Similarly, NF-κB contains a redox-sensitive critical cysteine residue (cysteine 62) in the p50 subunit that is involved in DNA binding. NF-κB is normally sequestered in the cytoplasm by IκB, but under oxidative conditions, IκB is phosphorylated by IκB kinase (IKK), ubiquitinated and subsequently degraded. ROS production appears to be necessary to initiate the events leading to the dissociation of the NF-κB/IκB complex, but excessive ROS production (oxidative stress) results in the oxidation of cysteine 62 which does not affect its translocation to the nucleus but rather interferes with DNA binding and decreases gene expression [36].
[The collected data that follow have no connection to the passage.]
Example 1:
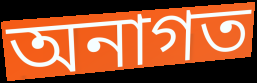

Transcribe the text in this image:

অনাগত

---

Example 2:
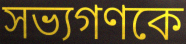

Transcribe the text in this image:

সভ্যগণকে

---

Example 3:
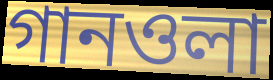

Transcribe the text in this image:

গানওলা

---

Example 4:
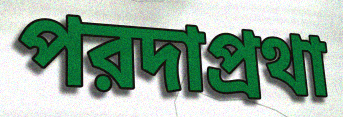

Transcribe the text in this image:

পরদাপ্রথা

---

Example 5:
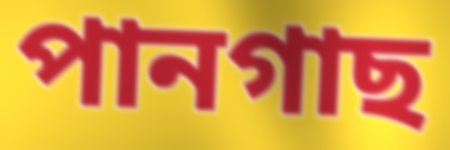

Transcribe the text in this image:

পানগাছ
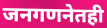
जनगणनेतही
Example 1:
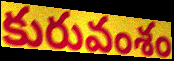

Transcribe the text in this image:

కురువంశం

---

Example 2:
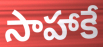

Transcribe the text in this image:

సాహాకే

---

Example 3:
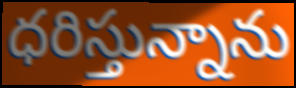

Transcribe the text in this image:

ధరిస్తున్నాను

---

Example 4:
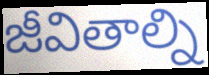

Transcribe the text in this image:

జీవితాల్ని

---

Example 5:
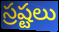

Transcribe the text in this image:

స్రష్టలు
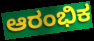
ಆರಂಭಿಕ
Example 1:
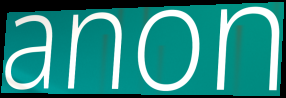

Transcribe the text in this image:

anon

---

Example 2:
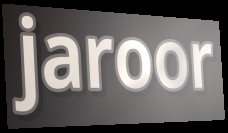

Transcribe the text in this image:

jaroor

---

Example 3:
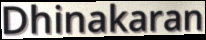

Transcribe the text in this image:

Dhinakaran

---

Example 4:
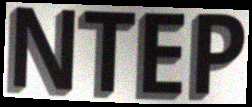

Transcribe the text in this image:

NTEP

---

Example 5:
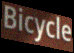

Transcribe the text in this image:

Bicycle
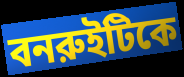
বনরুইটিকে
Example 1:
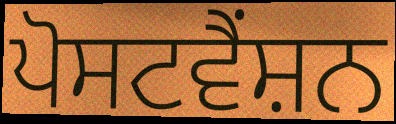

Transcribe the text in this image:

ਪੋਸਟਵੈਂਸ਼ਨ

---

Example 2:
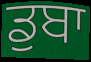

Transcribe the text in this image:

ਡੁਬਾ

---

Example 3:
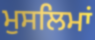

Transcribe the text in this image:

ਮੁਸਲਿਮਾਂ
Pivotal to the antioxidant response typical in mammalian homeostasis and oxidative stress is the important transcription factor Nrf-2. Nrf-2 is indispensible to cellular defense against many chemical insults of endogenous and exogenous origin, which play major roles in the etiology pathogenesis of many cancers and inflammation-related diseases such as inflammatory bowel disease and Parkinson’s disease. Under homeostatic conditions, Nrf-2 is mainly sequestered in the cytoplasm by a cytoskeleton-binding protein called Keap-1. The ARE controls the expression of cytoprotective enzymes including quinone reductase (QR1), UDP-glucuronyl transferases, and glutathione S-transferases and is regulated, at least in part, by levels of the transcription factor Nrf-2.
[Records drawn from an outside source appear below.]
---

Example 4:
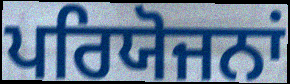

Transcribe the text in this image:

ਪਰਿਯੋਜਨਾਂ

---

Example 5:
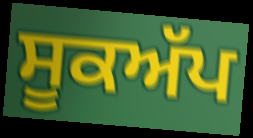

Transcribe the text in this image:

ਸੂਕਅੱਪ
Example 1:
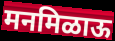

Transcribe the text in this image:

मनमिळाऊ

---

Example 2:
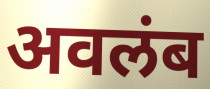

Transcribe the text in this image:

अवलंब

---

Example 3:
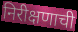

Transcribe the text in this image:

निरीक्षणाची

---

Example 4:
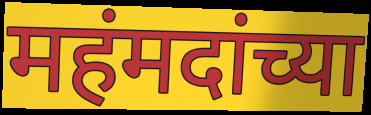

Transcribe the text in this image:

महंमदांच्या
The array of genes coordinately modulated through Nrf-2 included phase I drug-metabolizing enzymes, phase II detoxification and antioxidant genes, and phase III transporter genes. The regulation of these genes could have significant effects on the prevention of tumor initiation by enhancing the cellular defense system, activation of procarcinogens/reactive intermediates, and increasing the excretion/efflux of reactive carcinogens or metabolites. In an elegant study, WFA has been shown to activate mitogen-activated protein kinase ERK1/2 and RSK and subsequently leading to activation of ETS-like transcription factor-1 (ELK1)-CHOP and upregulation of the death receptor 5 (DR5) [16]. Accordingly, WFA treatment inhibited breast tumor formation in an animal model of breast cancer. However, mechanism of WFA-mediated ERK1/2 phosphorylation is not known.
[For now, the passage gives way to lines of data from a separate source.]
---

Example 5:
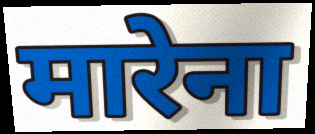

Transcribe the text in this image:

मारेना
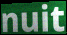
nuit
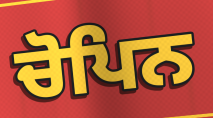
ਚੋਪਿਨ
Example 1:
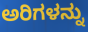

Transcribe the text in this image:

ಅರಿಗಳನ್ನು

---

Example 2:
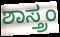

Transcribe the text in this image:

ಶಾಸ್ತ್ರಂ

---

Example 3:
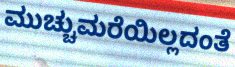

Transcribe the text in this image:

ಮುಚ್ಚುಮರೆಯಿಲ್ಲದಂತೆ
Widodo et al. have recently showed that WFA promoted selective killing of cancer cells involving ROS stress and mitochondrial damage. Additionally, treatment of human myeloid leukemia cells with WFA increased cell death. A recent study reported that WFA induced apoptosis in human head and neck cancer cells through ROS production. WFA also induced cyclooxygenase-2 (COX-2) expression and production of prostaglandin E2. However, inhibition of COX-2 by NS-398, a selective inhibitor of COX-2, did not abrogate WFA-mediated apoptotic events. WFA inhibited DNA binding of NF-κB and promoted nuclear cleavage of p65/Rel by activated caspase-3. N-acetylcysteine reversed all these events suggesting thereby a prooxidant effect of WFA. Novel norwithanolides, extracted from Deprea subtriflora D’Arcy (Solanaceae) have also been reported to induce QR expression. Furthermore, tubocapsenolide A (TA) induced apoptosis in breast cancer cells partly due to transient increase in ROS and decrease in cytoplasmic glutathione content. Thiol antioxidant, N-acetylcysteine, prevented all of the TA-induced effects, while nonthiol antioxidants such as trolox and vitamin C were ineffective to prevent TA-mediated cell death. Other withanolides have displayed ARE-inducing activity. Structure–activity relationship analysis revealed that jaborosalactone 5 promoted antiproliferative activity and induction of quinone reductase 1 activity.